戈蓝上校在墙外说:“不行,我们的商人就等在这里,我必须保证他们立刻过去,继续往前走。条约上说了,‘入藏境的英印商民之身家、货物,皆须安全无害。为此英方有义务派出一支军队保护英印商民到达商民所到之处。’根据条约,我有责任保护他们走到江孜,走进拉萨。”
沱美活佛说:“那就问问西甲喇嘛,看他有什么主意。”
俄尔总管想:这不是指挥打仗,这是西藏乃至整个中国的政治和外交,西甲喇嘛怎么会知道?他犹豫着,但最终还是同意了沱美活佛的建议。
西甲喇嘛来了,瞪了一眼墙外的戈蓝上校和尕萨喇嘛,从俄尔总管手里接过条约,倒着看了一遍,发现红色的手印跑到上面去了,又颠倒过来,正着看了一遍,然后问戈蓝上校:“这是你带来的?你能记得上面说的是什么?”
戈蓝上校说:“当然记得。”然后就把内容说了一遍。尕萨喇嘛赶紧翻译。
西甲喇嘛哧啦哧啦抖着条约,轻蔑地说:“就凭这个你们要进拉萨?”
戈蓝上校说:“凭的是上帝对西藏的眷顾。我们听从上帝的意志,代表大英帝国和英印政府来到了这里。”
西甲喇嘛说:“那我就知道了。你等一等,我就来。”他转身离开,不知去了什么地方,很快又回来,双手捧着条约。条约的纸张里相当饱满地包着一包东西。他说,“过来,我给你,里面有西藏给你们的答复。”看戈蓝上校朝前走了两步,便隔着墙,伸手把那包东西塞进了戈蓝上校怀里。
戈蓝上校看了一眼,顿时把鼻子撮到额头上去了。
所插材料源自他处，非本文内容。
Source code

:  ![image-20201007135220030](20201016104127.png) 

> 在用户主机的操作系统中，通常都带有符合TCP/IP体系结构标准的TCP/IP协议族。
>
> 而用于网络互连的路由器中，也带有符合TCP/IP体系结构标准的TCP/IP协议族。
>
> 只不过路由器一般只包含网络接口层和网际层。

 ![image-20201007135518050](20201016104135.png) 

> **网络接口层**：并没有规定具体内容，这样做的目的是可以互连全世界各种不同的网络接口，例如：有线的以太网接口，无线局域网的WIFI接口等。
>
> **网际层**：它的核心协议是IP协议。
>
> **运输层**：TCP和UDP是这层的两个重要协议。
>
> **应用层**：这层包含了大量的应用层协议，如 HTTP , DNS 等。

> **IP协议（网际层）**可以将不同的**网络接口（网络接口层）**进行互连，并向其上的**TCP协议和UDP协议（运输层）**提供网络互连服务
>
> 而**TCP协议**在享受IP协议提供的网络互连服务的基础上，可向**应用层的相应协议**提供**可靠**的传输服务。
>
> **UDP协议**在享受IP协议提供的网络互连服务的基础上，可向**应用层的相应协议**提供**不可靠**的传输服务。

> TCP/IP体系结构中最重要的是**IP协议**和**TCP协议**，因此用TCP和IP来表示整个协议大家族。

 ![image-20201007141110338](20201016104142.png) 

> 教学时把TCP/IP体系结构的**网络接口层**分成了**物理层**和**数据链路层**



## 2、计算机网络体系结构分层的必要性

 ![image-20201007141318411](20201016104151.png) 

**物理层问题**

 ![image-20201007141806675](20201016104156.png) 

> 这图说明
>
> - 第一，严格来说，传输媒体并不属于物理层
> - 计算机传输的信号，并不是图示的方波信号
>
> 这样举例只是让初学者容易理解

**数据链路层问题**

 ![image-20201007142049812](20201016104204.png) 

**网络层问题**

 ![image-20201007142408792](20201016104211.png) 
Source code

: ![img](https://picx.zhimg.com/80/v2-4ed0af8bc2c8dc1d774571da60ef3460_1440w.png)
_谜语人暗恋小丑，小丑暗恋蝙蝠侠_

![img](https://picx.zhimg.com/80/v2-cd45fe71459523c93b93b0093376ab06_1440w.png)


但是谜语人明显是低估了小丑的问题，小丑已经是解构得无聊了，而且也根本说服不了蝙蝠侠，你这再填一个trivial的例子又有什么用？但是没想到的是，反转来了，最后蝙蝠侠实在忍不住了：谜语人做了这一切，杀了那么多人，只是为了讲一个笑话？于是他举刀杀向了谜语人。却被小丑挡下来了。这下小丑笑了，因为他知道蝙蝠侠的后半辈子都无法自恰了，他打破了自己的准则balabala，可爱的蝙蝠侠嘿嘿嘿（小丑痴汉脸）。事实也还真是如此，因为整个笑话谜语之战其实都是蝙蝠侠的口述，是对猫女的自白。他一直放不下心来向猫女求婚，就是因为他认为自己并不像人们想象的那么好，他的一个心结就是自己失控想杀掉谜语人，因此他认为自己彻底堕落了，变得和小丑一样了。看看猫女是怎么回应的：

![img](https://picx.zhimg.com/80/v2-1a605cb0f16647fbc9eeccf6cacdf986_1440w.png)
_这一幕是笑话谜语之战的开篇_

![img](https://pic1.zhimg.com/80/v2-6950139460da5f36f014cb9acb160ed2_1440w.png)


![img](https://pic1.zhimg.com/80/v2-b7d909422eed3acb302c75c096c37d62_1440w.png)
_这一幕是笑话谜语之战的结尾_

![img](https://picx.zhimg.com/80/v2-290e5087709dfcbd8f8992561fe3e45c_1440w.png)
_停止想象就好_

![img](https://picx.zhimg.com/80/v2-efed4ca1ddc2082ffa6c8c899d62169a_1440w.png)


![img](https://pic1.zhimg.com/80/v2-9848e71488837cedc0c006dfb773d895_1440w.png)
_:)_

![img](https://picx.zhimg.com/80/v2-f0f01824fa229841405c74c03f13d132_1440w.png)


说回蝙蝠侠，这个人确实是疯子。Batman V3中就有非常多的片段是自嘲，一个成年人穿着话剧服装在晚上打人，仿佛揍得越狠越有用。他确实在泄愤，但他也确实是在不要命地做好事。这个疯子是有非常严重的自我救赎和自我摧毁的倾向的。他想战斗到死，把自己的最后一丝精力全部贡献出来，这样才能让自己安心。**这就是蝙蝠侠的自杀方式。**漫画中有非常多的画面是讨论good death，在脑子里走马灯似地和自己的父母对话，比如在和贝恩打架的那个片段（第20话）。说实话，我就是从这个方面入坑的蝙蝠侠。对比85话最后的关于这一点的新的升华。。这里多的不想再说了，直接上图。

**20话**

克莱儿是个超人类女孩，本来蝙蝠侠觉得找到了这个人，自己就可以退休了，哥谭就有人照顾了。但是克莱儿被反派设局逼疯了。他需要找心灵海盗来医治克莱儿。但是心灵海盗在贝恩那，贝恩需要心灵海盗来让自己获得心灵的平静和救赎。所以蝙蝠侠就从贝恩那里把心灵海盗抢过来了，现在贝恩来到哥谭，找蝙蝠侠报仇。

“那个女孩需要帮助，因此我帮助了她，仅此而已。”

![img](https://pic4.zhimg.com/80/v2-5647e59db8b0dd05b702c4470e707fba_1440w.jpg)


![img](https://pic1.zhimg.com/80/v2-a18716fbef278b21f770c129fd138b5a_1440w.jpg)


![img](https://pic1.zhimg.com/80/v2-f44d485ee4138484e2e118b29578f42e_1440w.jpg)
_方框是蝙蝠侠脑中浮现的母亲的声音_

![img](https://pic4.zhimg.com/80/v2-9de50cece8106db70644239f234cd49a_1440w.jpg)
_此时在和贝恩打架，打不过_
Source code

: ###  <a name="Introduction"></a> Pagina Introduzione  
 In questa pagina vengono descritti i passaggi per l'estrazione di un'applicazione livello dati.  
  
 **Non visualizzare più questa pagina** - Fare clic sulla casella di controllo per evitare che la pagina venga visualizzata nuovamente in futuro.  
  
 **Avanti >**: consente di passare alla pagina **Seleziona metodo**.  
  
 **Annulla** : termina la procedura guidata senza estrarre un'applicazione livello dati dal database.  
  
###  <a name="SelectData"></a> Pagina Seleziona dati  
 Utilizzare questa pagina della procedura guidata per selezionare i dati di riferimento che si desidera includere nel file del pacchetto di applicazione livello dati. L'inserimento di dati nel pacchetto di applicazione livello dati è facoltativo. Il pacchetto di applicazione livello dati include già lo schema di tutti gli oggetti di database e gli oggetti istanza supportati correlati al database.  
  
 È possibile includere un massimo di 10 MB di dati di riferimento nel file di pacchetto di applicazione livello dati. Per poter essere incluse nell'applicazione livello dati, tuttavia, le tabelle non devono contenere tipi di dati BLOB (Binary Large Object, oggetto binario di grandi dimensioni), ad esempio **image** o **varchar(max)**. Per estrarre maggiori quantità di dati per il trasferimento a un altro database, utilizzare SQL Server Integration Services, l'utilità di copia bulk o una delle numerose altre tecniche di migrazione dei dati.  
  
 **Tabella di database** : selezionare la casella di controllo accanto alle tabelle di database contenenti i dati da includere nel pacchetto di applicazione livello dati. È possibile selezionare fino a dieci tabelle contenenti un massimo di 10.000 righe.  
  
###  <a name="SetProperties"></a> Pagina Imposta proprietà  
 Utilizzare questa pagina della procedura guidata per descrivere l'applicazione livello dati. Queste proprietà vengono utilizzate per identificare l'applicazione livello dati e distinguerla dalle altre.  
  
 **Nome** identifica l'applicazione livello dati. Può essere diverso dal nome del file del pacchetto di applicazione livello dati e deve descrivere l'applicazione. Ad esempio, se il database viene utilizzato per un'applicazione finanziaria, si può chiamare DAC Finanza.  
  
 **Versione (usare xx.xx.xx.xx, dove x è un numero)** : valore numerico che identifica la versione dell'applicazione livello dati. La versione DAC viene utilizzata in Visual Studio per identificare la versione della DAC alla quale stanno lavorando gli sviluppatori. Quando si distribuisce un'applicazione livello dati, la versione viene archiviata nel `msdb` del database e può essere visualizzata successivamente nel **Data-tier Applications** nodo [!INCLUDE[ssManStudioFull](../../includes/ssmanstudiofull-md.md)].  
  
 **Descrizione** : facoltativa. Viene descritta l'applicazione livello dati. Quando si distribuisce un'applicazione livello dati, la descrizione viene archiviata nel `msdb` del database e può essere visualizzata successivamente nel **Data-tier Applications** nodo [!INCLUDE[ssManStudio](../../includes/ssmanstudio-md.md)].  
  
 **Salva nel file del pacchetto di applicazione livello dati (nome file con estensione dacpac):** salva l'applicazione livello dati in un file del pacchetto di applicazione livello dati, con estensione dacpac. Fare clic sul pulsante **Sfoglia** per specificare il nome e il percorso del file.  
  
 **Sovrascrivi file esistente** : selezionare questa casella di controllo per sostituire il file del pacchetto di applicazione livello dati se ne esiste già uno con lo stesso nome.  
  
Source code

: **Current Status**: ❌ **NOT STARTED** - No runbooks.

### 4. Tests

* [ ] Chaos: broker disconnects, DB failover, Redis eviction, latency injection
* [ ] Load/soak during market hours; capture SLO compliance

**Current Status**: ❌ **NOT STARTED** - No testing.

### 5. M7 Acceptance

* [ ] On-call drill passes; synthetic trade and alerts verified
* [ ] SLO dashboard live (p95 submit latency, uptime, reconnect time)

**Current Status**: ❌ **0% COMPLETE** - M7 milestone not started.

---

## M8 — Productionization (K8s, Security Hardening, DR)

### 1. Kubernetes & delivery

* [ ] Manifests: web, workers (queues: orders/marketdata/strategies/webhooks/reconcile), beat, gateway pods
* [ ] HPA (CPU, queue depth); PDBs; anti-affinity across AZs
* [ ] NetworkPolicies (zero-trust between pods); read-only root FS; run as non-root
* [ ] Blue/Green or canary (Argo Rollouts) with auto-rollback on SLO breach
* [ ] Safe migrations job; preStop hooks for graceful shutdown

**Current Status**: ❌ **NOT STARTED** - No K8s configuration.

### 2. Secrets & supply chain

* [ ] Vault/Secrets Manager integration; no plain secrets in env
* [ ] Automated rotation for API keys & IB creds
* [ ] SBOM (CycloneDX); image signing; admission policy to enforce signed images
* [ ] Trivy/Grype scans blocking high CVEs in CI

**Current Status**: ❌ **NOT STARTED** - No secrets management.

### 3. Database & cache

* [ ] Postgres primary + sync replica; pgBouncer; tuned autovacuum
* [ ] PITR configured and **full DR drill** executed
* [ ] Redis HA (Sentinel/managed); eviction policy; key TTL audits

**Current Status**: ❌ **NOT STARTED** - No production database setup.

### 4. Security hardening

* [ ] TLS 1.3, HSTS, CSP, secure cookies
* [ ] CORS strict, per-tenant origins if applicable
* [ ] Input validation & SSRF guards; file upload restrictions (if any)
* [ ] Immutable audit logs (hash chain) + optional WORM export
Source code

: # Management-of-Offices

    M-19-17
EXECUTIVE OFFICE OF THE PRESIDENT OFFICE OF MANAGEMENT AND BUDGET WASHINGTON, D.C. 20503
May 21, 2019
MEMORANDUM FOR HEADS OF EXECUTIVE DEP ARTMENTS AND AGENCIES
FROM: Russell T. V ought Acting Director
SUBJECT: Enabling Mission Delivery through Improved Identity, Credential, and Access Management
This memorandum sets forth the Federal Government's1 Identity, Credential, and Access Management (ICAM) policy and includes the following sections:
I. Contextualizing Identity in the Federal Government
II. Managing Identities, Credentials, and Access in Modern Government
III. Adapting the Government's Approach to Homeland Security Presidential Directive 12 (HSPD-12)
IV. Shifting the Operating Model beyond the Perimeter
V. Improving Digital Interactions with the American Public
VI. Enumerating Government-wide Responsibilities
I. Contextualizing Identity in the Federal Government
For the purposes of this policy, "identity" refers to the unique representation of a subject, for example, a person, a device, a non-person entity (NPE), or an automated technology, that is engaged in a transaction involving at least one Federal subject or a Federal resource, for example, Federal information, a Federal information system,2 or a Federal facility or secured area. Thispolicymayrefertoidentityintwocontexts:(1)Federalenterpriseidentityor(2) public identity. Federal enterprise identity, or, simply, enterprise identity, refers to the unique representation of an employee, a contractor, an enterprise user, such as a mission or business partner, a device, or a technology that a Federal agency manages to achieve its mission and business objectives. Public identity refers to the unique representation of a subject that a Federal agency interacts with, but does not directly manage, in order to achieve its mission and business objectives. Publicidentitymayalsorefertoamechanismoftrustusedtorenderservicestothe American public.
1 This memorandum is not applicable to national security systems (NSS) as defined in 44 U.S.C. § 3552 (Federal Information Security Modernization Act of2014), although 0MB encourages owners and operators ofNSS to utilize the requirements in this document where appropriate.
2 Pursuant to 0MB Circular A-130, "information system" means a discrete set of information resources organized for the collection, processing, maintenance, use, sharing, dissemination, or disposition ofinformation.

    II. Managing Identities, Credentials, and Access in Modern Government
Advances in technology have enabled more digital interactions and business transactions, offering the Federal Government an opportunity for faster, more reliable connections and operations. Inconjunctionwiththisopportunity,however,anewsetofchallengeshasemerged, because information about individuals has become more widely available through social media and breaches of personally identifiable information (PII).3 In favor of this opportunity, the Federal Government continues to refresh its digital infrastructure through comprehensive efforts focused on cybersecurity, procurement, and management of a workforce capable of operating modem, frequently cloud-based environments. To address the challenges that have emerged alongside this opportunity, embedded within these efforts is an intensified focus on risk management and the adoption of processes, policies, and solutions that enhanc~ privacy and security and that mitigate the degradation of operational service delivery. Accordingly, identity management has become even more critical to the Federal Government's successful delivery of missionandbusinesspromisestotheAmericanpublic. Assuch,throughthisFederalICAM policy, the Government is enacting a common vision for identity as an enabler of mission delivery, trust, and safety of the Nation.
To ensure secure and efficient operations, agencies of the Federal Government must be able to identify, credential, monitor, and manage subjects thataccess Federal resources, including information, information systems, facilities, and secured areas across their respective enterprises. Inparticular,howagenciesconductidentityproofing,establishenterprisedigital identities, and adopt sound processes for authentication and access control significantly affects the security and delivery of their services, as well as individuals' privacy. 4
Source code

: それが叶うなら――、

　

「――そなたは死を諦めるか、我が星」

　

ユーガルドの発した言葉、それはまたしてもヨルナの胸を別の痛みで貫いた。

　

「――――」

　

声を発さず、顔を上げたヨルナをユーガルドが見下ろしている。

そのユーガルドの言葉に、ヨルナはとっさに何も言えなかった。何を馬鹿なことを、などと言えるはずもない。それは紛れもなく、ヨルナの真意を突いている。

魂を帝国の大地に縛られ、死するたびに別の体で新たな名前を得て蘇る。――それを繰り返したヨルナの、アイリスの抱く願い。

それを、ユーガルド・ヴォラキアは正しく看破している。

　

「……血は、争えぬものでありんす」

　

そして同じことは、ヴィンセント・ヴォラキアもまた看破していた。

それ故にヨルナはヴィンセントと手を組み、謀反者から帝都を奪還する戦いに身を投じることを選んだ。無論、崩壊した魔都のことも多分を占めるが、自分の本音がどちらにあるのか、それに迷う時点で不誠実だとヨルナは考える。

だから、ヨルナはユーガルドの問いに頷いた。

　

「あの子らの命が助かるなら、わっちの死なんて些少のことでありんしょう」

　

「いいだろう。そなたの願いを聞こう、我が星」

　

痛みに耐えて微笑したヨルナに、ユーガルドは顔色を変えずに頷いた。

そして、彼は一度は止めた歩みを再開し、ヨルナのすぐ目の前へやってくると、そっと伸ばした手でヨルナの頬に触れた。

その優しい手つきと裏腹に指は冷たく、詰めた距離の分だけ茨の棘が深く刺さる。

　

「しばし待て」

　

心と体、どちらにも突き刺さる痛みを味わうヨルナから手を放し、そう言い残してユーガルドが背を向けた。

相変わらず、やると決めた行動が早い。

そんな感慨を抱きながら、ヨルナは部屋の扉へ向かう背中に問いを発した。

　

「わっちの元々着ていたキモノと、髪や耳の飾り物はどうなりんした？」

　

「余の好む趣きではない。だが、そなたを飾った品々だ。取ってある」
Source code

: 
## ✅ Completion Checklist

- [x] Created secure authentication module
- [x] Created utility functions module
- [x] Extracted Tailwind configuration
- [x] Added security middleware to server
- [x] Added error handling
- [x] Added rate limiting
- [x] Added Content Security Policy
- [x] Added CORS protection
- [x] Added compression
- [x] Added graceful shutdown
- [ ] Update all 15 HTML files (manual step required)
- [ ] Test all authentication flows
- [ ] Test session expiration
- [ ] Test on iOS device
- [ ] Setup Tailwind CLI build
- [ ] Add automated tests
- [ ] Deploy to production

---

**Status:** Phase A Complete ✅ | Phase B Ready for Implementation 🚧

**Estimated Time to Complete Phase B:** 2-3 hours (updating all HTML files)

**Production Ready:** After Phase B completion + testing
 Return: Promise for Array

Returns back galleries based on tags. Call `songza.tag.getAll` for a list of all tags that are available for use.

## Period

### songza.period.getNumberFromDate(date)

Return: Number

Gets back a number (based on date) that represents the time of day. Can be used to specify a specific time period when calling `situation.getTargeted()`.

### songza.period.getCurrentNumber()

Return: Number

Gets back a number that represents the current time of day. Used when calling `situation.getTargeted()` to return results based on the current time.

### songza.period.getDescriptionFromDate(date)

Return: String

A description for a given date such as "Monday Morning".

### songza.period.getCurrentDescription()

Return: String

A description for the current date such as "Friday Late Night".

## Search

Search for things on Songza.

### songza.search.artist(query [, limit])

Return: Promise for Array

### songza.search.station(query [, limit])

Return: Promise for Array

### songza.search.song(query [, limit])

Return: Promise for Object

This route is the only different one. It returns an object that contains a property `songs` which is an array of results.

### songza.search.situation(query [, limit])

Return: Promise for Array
他愤怒地把条约和条约包起的一脬热腾腾的屎扔到地上,吼道:“狗娘养的。”这个让戈蓝上校和所有英国人欢喜若狂,让他坚信靠了上面的黑色文字和红色画押就能胜利到达拉萨进而控制整个西藏的条约,在西甲喇嘛眼里不仅一钱不值,而且遭到了空前耻辱的对待。戈蓝上校咬牙切齿,带着他的人朝回走去,一再恶狠狠地挥动着拳头:“打,打,让上帝之剑杀死所有这些野蛮人。”
沱美活佛欣赏地望着弟子:“处理得好,长了西藏人的志气。”
俄尔总管也说:“我们在政治和外交上就应该这样,让洋魔吃屎去吧。加巴索!西甲喇嘛不愧是来自丹吉林的喇嘛。”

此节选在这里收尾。